Problem details: When you reach a picture, skip it, and retype every line below exactly.

Listed entries:
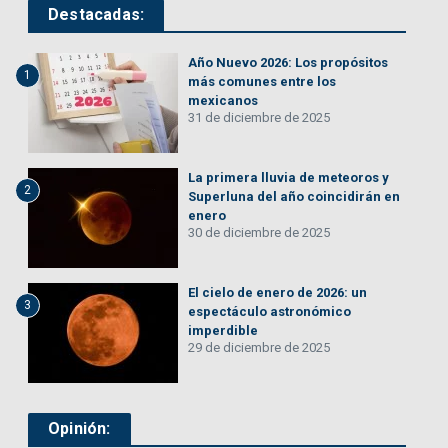
Destacadas:
Año Nuevo 2026: Los propósitos
1
más comunes entre los
mexicanos
31 de diciembre de 2025
La primera lluvia de meteoros y
2
Superluna del año coincidirán en
enero
30 de diciembre de 2025
El cielo de enero de 2026: un
3
espectáculo astronómico
imperdible
29 de diciembre de 2025
Opinión:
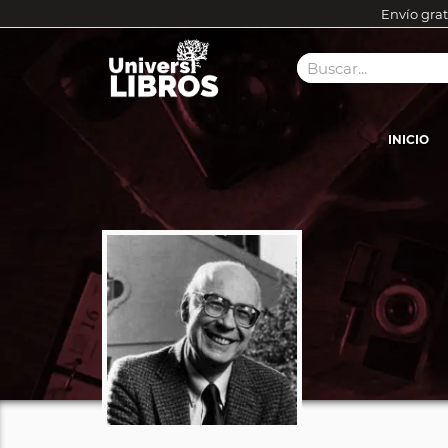
Envío grat
INICIO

Solution to this task:
Destacadas:
Año Nuevo 2026: Los propósitos
1
más comunes entre los
mexicanos
31 de diciembre de 2025
La primera lluvia de meteoros y
2
Superluna del año coincidirán en
enero
30 de diciembre de 2025
El cielo de enero de 2026: un
3
espectáculo astronómico
imperdible
29 de diciembre de 2025
Opinión:
Envío grat
INICIO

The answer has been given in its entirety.